The possible skin irritation potential of the substance was tested in vitro using a human skin model through topical application for 15 minutes. The study procedures described in this report were according to OECD TG 439 guideline and GLP principles. Skin tissue was treated by topical application of 25 µL undiluted test substance. After 42 hours incubation period, determination of the cytotoxic (irritancy) effect was performed. Cytotoxicity is expressed as the reduction of mitochondrial dehydrogenase activity measured by formazan production from (3-[4,5-dimethylthiazol-2-yl]-2,5-diphenyl-tetrazolium bromide) MTT at the end of treatment. Skin irritation is expressed as the remaining cell viability after exposure to the test substance. Reliable negative and positive controls were included. The positive control had a mean cell viability of 25% after 15 minutes exposure. The relative mean tissue viability obtained after 15 minutes treatment with the substance compared to the negative control tissue was 34%. Since the mean relative tissue viability for the substance was below 50% after 15 minutes treatment, the substance is considered to be a skin irritant.
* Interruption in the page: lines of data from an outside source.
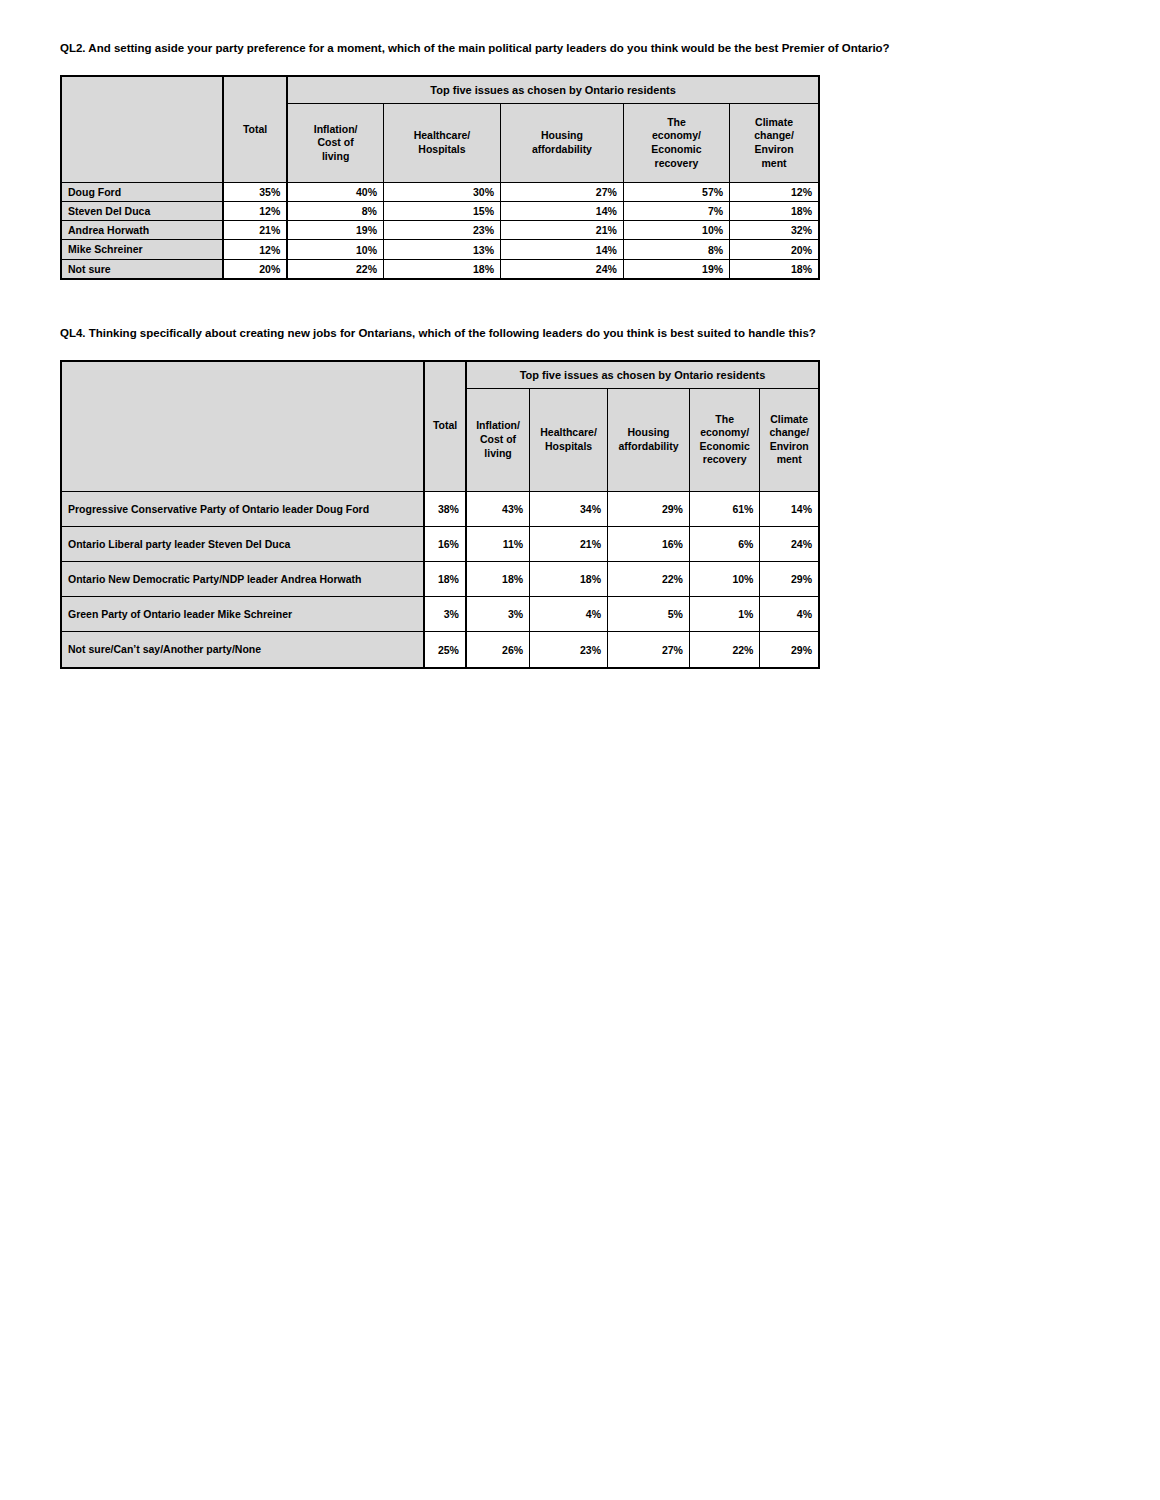QL2. And setting aside your party preference for a moment, which of the main political party leaders do you think would be the best Premier of Ontario?
| | Total | Top five issues as chosen by Ontario residents |
| --- | --- | --- |
| Inflation/ Cost of living | Healthcare/ Hospitals | Housing affordability | The economy/ Economic recovery | Climate change/ Environ ment |
| Doug Ford | 35% | 40% | 30% | 27% | 57% | 12% |
| Steven Del Duca | 12% | 8% | 15% | 14% | 7% | 18% |
| Andrea Horwath | 21% | 19% | 23% | 21% | 10% | 32% |
| Mike Schreiner | 12% | 10% | 13% | 14% | 8% | 20% |
| Not sure | 20% | 22% | 18% | 24% | 19% | 18% |
QL4. Thinking specifically about creating new jobs for Ontarians, which of the following leaders do you think is best suited to handle this?
| | Total | Top five issues as chosen by Ontario residents |
| --- | --- | --- |
| Inflation/ Cost of living | Healthcare/ Hospitals | Housing affordability | The economy/ Economic recovery | Climate change/ Environ ment |
| Progressive Conservative Party of Ontario leader Doug Ford | 38% | 43% | 34% | 29% | 61% | 14% |
| Ontario Liberal party leader Steven Del Duca | 16% | 11% | 21% | 16% | 6% | 24% |
| Ontario New Democratic Party/NDP leader Andrea Horwath | 18% | 18% | 18% | 22% | 10% | 29% |
| Green Party of Ontario leader Mike Schreiner | 3% | 3% | 4% | 5% | 1% | 4% |
| Not sure/Can’t say/Another party/None | 25% | 26% | 23% | 27% | 22% | 29% |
Eye irritation OECD TG 405:

The substance was tested in an eye irritation test in rabbits according to OECD 405 (1981). Six New Zealand albino rabbits were used (3 males and 3 females). The volume applied was 0.1 ml. Ocular effects included only a slight redness of conjunctiva in 5 out of 6 animals (score 1) at 1 hr, which were fully reversible within 24 hours in 4 animals and within 48 hours in 1 animal. A slight chemosis was observed in 1 animal (score 1) that was fully resolved within 24 hours. No other effects were seen, resulting in absence of eye irritation.

Justification for classification or non-classification

Based on the positive results in the skin irritation test, the substance needs to be classified as a skin irritant category 2 and shall be labelled as H315: Causes skin irritation according to Regulation (EC) No. 1272/2008 (and its amendments); Based on the negative results in the eye irritation test, the substance does not need to be classified for this endpoint according to EU CLP regulation (1272/2008) and its amendments.